Sarah7143
Answered

Welcome to Westonci.ca, your ultimate destination for finding answers to a wide range of questions from experts. Discover comprehensive answers to your questions from knowledgeable professionals on our user-friendly platform. Connect with a community of professionals ready to help you find accurate solutions to your questions quickly and efficiently.

Solve for x : 2x^2+4x-16=0

Sagot :

[tex]2x^2+4x-16=0\ \ \ /:2\\\\x^2+2x-8=0\\\\\underbrace{x^2+2x\cdot1+1^2}_{(*)}-1^2-8=0\\\\(x+1)^2-1-8=0\\\\(x+1)^2-9=0\\\\(x+1)^2=9\iff x+1=-3\ or\ x+1=3\\\\x=-3-1\ or\ x=3-1\\\\x=-4\ or\ x=2\\\\\\(*)\ (a+b)^2=a^2+2ab+b^2[/tex]
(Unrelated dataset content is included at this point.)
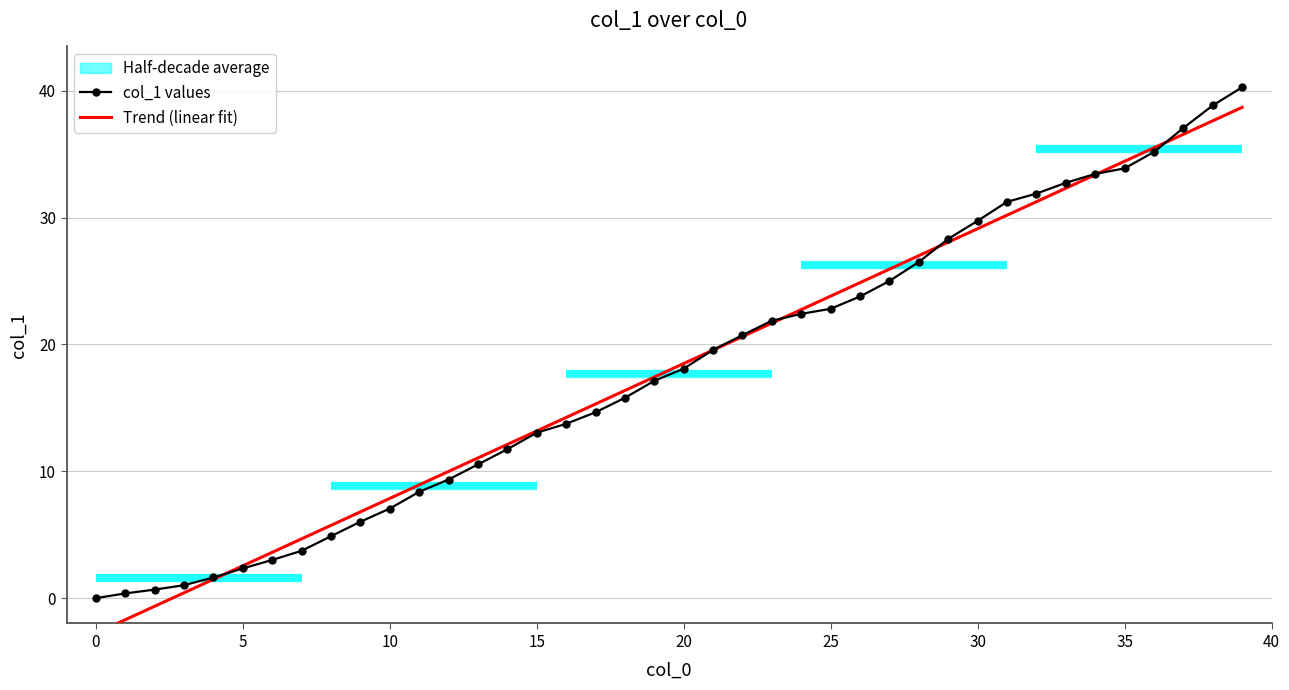

Which series changed the most between 13 and 39?

col_1 values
[tex]2x^2+4x-16=0\ \ \ /:2\\\\x^2+2x-8=0\\\\a=1;\ b=2;\ c=-8\\\\\Delta=b^2-4ac\ if\ \Delta > 0\ then\ x_1=\frac{-b-\sqrt\Delta}{2a}\ and\ x_2=\frac{-b+\sqrt\Delta}{2a}\\\\\Delta=2^2-4\cdot1\cdot(-8)=4+32=36;\ \sqrt\Delta=\sqrt{36}=6\\\\x_1=\frac{-2-6}{2\cdot1}=\frac{-8}{2}=-4;\ x_2=\frac{-2+6}{2\cdot1}=\frac{4}{2}=2[/tex]
tadvisohil886
in order to solve it, we need find the zero of the polynomial.
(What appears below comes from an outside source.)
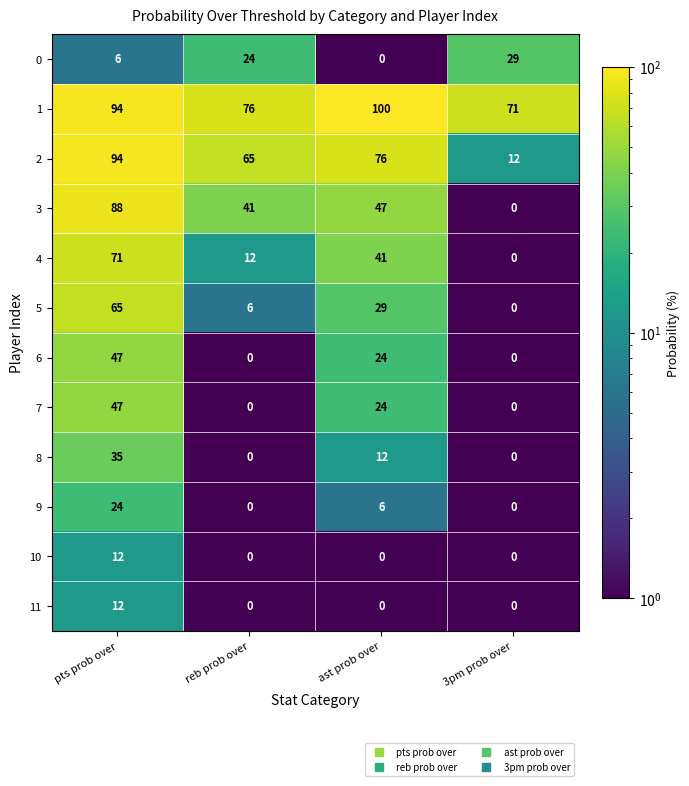

What is the maximum value shown in the chart?

100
we find the zero of the polynomial by splitting the middle term method

2x2 -+ 4x - 16

= 2x2 + 8x - 4x -16

= 2x( x + 4)- 4(x + 4)
= (2x-)(x+4)

we find the zeroes of the factors

experimentally we find two values, 2 and -4.

Thus, values of x are 2 and -4

Visit us again for up-to-date and reliable answers. We're always ready to assist you with your informational needs. Thank you for your visit. We're dedicated to helping you find the information you need, whenever you need it. Westonci.ca is your go-to source for reliable answers. Return soon for more expert insights.